It doesn’t kill adult mosquitoes — that’s what trapping → is for. But treating and trapping together hit the population from both ends.

BTi products

Two products, same active ingredient. Available at any hardware store for $10-20.

Mosquito dunks

Drop these donut-shaped BTi pucks into any standing water you can’t empty.

One dunk treats 100 sq ft for 30 days. Break it up for smaller surface areas.

Mosquito Bits

BTi granules for smaller or harder-to reach spots.

Faster acting, needs more frequent reapplication (every ~1-2 weeks).

Treating in your yard

The obvious ones first: rain barrels, ornamental ponds, birdbaths, fountains, large planters. Drop a dunk in, mark your calendar for 30 days.

Then the spots people most often miss:

  • Corrugated downspouts. Clean them first if you can; treat if water still pools

  • Saucers under potted plants — easy to forget, always wet

  • Low spots in the yard that stay wet for days after rain

Mark your calendar when you treat.
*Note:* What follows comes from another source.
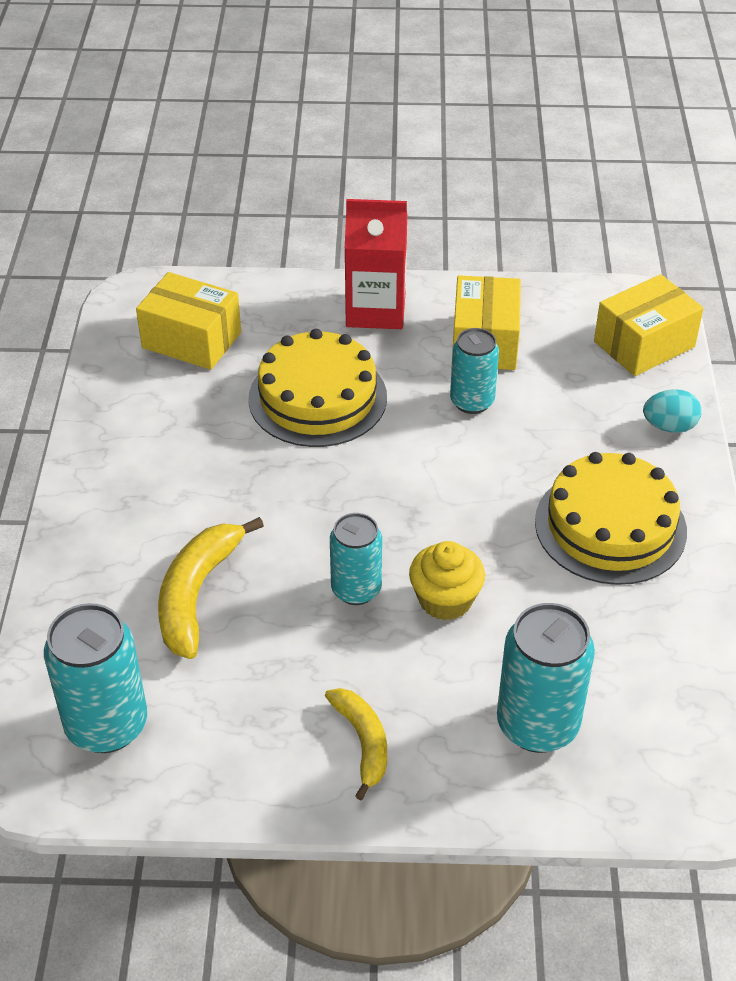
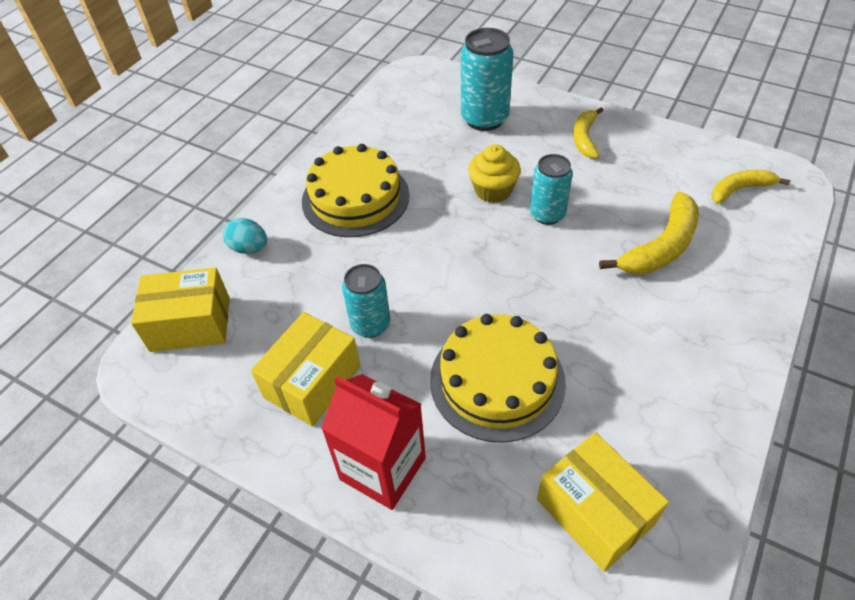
camera: 150 degrees left, 5 degrees up
(106, 725) = (739, 189): turquoise can -> yellow banana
Dunks last 30 days; Bits need more frequent reapplication. A reminder in your phone takes 10 seconds and means you won't let a treated source lapse back into a nursery mid-summer.

Treating in public spaces

Some of the highest-volume breeding sites on the Hill aren’t on anyone’s property. Catch basins, underground utility vaults, and sidewalk grates all collect standing water — and most of it goes unreported.

DC Health will inspect and treat these sources with long-lasting larvicides, but only when they’re submitted as complaints.

See your reflection through a grate? Hear a splash when you toss a pebble in? Report it. Every submission demonstrates the scale of the problem our community is facing and builds the case for properly resourcing a team to handle it.